Bitcoin: Modern but Risky Option
New, fast, and digital, but this digital currency is also unpredictable. Hayes thinks that though BTC is all about giving power back to the people, it's not quite ready to replace the physical asset on a national level. Governments want assets predictable in character and easy to handle, and those swings in its price make that tough.
He added that the decentralized system of crypto can also be tricky for nations. No one controls it, which makes it great for personal freedom but hard for countries trying to manage financial stability. It's value also originates much from speculation, while XAUUSD has practical uses that keep its demand strong.
Still, its popularity continues to grow. More and more people see it as a FORM of "digital gold"especially as global money printing continues.
Gold vs Bitcoin Comparison
It is trading NEAR $4,001, up 47.9% in the past year. The steady climb reflects global demand for stability as nations hedge against inflation and currency devaluation.

BTC is trading near $102,232, up 34.6% YoY. Despite high volatility, it remains a leading digital asset, reflecting investor Optimism amid shifting global liquidity and macroeconomic conditions.

The above charts suggest different nature of both the assets, XAUUSD has a stready growth, while BTC has a volatile graph.

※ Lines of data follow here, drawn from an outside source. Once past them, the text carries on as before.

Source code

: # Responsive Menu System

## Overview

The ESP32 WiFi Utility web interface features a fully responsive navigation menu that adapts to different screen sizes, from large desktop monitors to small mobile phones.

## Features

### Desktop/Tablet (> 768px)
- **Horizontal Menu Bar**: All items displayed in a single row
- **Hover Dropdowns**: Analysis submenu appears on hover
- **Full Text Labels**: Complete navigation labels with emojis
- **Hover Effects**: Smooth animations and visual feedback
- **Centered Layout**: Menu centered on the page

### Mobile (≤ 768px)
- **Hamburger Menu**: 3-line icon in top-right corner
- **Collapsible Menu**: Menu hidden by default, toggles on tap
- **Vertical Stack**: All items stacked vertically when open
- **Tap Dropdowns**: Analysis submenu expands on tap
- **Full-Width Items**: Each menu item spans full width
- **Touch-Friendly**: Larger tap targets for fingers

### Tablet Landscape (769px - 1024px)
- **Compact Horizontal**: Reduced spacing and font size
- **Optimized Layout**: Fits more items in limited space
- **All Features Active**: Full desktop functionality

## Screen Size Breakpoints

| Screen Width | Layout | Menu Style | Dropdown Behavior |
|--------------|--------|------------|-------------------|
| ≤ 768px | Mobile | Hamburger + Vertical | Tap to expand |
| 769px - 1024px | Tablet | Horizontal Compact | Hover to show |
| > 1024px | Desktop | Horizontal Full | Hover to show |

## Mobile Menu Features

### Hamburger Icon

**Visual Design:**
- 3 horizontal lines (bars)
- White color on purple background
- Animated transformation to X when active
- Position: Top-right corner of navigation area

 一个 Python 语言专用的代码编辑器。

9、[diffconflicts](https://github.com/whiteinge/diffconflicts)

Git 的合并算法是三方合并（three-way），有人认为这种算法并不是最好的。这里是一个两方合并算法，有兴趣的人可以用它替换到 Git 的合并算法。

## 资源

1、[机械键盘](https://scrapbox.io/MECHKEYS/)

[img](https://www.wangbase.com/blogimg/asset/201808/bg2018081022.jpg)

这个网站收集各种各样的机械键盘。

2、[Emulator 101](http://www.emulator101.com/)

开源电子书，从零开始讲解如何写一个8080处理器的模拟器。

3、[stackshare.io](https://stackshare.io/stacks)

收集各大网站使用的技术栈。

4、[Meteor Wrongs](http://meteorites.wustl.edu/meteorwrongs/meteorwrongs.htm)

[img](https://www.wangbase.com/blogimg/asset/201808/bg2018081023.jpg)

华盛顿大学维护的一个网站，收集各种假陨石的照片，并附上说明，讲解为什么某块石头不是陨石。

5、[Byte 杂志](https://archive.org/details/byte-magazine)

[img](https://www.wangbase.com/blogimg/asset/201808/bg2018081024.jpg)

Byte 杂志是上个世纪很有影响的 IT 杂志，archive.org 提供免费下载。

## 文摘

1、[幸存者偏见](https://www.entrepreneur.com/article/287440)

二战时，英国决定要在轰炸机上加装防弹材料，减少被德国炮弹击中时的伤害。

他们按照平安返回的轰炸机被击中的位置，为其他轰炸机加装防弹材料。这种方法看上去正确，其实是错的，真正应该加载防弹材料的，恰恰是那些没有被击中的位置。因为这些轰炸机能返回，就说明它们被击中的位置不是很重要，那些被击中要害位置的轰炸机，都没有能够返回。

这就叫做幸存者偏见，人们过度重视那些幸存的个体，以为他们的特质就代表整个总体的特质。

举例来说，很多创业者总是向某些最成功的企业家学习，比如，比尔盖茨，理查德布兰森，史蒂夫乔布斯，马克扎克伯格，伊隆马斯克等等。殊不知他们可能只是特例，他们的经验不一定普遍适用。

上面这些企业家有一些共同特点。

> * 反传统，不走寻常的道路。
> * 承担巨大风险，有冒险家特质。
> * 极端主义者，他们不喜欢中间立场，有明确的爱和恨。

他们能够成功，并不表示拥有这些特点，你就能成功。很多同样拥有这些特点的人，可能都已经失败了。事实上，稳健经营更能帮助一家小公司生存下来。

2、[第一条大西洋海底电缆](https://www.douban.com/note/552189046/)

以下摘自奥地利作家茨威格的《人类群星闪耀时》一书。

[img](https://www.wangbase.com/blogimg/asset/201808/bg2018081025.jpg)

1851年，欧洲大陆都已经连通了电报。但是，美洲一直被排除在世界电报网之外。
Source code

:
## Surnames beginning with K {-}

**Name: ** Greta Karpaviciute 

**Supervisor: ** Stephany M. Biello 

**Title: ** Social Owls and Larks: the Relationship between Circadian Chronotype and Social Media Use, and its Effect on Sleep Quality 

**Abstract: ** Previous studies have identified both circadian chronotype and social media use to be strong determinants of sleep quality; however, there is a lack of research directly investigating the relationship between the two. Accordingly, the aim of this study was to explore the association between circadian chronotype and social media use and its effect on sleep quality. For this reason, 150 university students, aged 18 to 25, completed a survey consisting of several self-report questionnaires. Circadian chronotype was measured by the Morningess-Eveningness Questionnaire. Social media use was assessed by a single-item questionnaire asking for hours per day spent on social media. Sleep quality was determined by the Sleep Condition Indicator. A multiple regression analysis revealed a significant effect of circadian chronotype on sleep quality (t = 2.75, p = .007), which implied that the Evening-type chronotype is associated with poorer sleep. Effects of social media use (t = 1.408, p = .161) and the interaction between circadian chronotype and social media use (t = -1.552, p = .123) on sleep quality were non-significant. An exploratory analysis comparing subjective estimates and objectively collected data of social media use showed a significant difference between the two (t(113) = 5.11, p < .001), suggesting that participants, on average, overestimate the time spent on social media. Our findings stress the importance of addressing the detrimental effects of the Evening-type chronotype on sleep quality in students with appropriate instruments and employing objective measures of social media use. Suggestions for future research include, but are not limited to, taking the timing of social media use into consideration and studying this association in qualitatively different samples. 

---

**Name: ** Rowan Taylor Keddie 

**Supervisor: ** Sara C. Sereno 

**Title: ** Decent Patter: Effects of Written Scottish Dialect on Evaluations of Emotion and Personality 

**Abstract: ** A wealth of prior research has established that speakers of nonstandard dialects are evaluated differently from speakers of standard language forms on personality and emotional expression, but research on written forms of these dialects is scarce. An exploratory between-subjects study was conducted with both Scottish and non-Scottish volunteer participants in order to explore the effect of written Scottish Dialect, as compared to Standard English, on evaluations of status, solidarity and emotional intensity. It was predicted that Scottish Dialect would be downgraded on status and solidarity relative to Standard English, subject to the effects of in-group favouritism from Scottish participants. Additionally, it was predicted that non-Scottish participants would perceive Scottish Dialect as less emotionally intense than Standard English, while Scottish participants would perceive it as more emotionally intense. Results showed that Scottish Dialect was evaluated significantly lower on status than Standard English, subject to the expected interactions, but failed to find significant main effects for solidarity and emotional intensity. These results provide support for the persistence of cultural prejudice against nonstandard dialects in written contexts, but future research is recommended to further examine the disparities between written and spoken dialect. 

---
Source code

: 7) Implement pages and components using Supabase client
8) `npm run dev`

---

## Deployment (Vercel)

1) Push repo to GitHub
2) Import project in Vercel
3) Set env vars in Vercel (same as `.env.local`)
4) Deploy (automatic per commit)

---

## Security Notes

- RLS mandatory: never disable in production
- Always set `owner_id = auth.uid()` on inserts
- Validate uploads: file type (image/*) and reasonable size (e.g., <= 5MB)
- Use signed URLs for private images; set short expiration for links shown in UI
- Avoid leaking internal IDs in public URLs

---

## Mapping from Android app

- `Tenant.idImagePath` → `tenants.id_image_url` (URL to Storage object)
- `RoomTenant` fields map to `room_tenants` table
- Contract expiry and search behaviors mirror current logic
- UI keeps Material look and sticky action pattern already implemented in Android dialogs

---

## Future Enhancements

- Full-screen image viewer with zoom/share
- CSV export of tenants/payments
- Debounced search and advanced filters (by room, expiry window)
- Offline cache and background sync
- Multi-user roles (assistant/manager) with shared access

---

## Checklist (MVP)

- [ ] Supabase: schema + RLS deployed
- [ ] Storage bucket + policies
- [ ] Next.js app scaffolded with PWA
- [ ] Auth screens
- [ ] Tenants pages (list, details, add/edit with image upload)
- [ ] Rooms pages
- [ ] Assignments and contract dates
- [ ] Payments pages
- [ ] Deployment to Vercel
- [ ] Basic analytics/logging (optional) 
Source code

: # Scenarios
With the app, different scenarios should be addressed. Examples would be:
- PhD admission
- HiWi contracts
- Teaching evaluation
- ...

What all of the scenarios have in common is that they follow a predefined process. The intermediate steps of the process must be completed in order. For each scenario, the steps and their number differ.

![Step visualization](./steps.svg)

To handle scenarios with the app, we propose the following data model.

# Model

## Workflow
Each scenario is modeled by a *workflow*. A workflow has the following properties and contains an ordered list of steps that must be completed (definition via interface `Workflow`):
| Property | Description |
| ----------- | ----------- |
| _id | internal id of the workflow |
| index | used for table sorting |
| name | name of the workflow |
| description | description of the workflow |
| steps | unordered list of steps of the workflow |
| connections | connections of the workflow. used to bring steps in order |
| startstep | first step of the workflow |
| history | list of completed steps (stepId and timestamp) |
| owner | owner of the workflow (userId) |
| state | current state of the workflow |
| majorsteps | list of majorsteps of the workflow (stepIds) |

The Global Shift and Future Outlook
Hayes also noted recent oil trades between China and Saudi Arabia settled in yuan instead of U.S. dollars. He believes these types of moves signal slow but important changes in the global economy and both could benefit from it.
In the long run, Arthur Hayes Bitcoin prediction may eventually align with XAUUSD as the dollar weakens. But for now, he says sovereign nations will continue choosing the yellow metal because it’s proven, stable, and accepted everywhere.
Conclusion
Arthur Hayes' view crystallizes one thing: the yellow metal asset represents trust, while the digital asset represents freedom. And nations want stability, while people want independence. Till the time BTC gets as stable and widely accepted as the physical asset, countries will continue to opt for gold over Bitcoin - the world's oldest and most trusted form of money.